* [SOURCE MATERIAL]:
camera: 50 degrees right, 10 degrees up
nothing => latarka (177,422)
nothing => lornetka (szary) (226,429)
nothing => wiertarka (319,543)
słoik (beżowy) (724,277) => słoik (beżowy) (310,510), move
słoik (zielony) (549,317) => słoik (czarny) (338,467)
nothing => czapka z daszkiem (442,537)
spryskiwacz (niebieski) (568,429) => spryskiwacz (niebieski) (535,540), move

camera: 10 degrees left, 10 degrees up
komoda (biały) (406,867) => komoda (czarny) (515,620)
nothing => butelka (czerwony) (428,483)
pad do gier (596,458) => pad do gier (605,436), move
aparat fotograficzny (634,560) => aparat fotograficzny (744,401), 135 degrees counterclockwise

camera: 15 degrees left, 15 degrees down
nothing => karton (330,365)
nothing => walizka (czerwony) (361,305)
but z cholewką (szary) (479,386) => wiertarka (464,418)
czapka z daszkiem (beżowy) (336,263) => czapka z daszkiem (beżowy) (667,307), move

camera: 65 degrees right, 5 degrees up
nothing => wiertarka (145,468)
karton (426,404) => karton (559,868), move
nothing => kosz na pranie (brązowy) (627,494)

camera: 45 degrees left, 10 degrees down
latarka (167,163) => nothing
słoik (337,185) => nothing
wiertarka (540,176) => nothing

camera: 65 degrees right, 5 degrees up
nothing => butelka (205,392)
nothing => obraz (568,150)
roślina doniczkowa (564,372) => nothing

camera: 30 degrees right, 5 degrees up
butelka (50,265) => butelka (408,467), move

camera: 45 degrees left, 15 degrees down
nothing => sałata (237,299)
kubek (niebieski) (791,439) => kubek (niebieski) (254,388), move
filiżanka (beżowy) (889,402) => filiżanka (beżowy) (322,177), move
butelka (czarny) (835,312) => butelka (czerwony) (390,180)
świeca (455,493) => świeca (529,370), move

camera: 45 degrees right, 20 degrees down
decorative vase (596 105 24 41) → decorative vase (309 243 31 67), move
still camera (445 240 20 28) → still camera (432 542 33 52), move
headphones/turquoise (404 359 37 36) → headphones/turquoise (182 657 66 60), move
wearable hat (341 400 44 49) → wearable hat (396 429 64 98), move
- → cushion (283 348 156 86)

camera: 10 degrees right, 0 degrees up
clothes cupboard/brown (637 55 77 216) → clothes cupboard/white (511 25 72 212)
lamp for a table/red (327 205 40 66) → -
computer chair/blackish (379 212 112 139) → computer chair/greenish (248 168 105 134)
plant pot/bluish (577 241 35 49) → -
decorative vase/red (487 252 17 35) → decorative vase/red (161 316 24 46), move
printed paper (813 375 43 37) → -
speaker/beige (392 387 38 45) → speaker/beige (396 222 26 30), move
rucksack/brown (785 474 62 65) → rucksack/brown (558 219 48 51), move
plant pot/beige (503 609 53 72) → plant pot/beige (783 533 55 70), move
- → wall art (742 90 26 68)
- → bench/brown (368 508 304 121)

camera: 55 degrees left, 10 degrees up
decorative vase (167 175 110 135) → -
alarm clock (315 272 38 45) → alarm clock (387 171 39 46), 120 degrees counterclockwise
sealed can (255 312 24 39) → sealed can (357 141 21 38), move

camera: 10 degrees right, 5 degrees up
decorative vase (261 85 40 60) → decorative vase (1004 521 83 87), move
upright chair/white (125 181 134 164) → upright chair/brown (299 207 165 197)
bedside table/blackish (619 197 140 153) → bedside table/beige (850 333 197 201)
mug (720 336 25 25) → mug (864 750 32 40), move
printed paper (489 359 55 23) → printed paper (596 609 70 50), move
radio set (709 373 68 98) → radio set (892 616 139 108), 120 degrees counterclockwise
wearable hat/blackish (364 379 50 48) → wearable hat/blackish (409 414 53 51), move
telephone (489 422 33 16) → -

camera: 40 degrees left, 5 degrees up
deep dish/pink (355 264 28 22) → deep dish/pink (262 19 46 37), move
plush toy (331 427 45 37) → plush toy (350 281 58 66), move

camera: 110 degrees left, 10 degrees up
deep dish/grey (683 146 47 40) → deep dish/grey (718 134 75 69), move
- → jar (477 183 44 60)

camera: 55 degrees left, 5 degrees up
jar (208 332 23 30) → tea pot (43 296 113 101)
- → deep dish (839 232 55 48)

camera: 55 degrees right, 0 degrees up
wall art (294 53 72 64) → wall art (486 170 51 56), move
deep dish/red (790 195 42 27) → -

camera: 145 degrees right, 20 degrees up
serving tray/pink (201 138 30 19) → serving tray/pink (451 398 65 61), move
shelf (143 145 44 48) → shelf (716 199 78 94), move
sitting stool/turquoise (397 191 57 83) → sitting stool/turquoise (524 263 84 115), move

* [GOAL OF THE EXERCISE]:
Could you retype all of the records above exactly as they appear?

* [WORKED SOLUTION]:
camera: 50 degrees right, 10 degrees up
nothing => latarka (177,422)
nothing => lornetka (szary) (226,429)
nothing => wiertarka (319,543)
słoik (beżowy) (724,277) => słoik (beżowy) (310,510), move
słoik (zielony) (549,317) => słoik (czarny) (338,467)
nothing => czapka z daszkiem (442,537)
spryskiwacz (niebieski) (568,429) => spryskiwacz (niebieski) (535,540), move

camera: 10 degrees left, 10 degrees up
komoda (biały) (406,867) => komoda (czarny) (515,620)
nothing => butelka (czerwony) (428,483)
pad do gier (596,458) => pad do gier (605,436), move
aparat fotograficzny (634,560) => aparat fotograficzny (744,401), 135 degrees counterclockwise

camera: 15 degrees left, 15 degrees down
nothing => karton (330,365)
nothing => walizka (czerwony) (361,305)
but z cholewką (szary) (479,386) => wiertarka (464,418)
czapka z daszkiem (beżowy) (336,263) => czapka z daszkiem (beżowy) (667,307), move

camera: 65 degrees right, 5 degrees up
nothing => wiertarka (145,468)
karton (426,404) => karton (559,868), move
nothing => kosz na pranie (brązowy) (627,494)

camera: 45 degrees left, 10 degrees down
latarka (167,163) => nothing
słoik (337,185) => nothing
wiertarka (540,176) => nothing

camera: 65 degrees right, 5 degrees up
nothing => butelka (205,392)
nothing => obraz (568,150)
roślina doniczkowa (564,372) => nothing

camera: 30 degrees right, 5 degrees up
butelka (50,265) => butelka (408,467), move

camera: 45 degrees left, 15 degrees down
nothing => sałata (237,299)
kubek (niebieski) (791,439) => kubek (niebieski) (254,388), move
filiżanka (beżowy) (889,402) => filiżanka (beżowy) (322,177), move
butelka (czarny) (835,312) => butelka (czerwony) (390,180)
świeca (455,493) => świeca (529,370), move

camera: 45 degrees right, 20 degrees down
decorative vase (596 105 24 41) → decorative vase (309 243 31 67), move
still camera (445 240 20 28) → still camera (432 542 33 52), move
headphones/turquoise (404 359 37 36) → headphones/turquoise (182 657 66 60), move
wearable hat (341 400 44 49) → wearable hat (396 429 64 98), move
- → cushion (283 348 156 86)

camera: 10 degrees right, 0 degrees up
clothes cupboard/brown (637 55 77 216) → clothes cupboard/white (511 25 72 212)
lamp for a table/red (327 205 40 66) → -
computer chair/blackish (379 212 112 139) → computer chair/greenish (248 168 105 134)
plant pot/bluish (577 241 35 49) → -
decorative vase/red (487 252 17 35) → decorative vase/red (161 316 24 46), move
printed paper (813 375 43 37) → -
speaker/beige (392 387 38 45) → speaker/beige (396 222 26 30), move
rucksack/brown (785 474 62 65) → rucksack/brown (558 219 48 51), move
plant pot/beige (503 609 53 72) → plant pot/beige (783 533 55 70), move
- → wall art (742 90 26 68)
- → bench/brown (368 508 304 121)

camera: 55 degrees left, 10 degrees up
decorative vase (167 175 110 135) → -
alarm clock (315 272 38 45) → alarm clock (387 171 39 46), 120 degrees counterclockwise
sealed can (255 312 24 39) → sealed can (357 141 21 38), move

camera: 10 degrees right, 5 degrees up
decorative vase (261 85 40 60) → decorative vase (1004 521 83 87), move
upright chair/white (125 181 134 164) → upright chair/brown (299 207 165 197)
bedside table/blackish (619 197 140 153) → bedside table/beige (850 333 197 201)
mug (720 336 25 25) → mug (864 750 32 40), move
printed paper (489 359 55 23) → printed paper (596 609 70 50), move
radio set (709 373 68 98) → radio set (892 616 139 108), 120 degrees counterclockwise
wearable hat/blackish (364 379 50 48) → wearable hat/blackish (409 414 53 51), move
telephone (489 422 33 16) → -

camera: 40 degrees left, 5 degrees up
deep dish/pink (355 264 28 22) → deep dish/pink (262 19 46 37), move
plush toy (331 427 45 37) → plush toy (350 281 58 66), move

camera: 110 degrees left, 10 degrees up
deep dish/grey (683 146 47 40) → deep dish/grey (718 134 75 69), move
- → jar (477 183 44 60)

camera: 55 degrees left, 5 degrees up
jar (208 332 23 30) → tea pot (43 296 113 101)
- → deep dish (839 232 55 48)

camera: 55 degrees right, 0 degrees up
wall art (294 53 72 64) → wall art (486 170 51 56), move
deep dish/red (790 195 42 27) → -

camera: 145 degrees right, 20 degrees up
serving tray/pink (201 138 30 19) → serving tray/pink (451 398 65 61), move
shelf (143 145 44 48) → shelf (716 199 78 94), move
sitting stool/turquoise (397 191 57 83) → sitting stool/turquoise (524 263 84 115), move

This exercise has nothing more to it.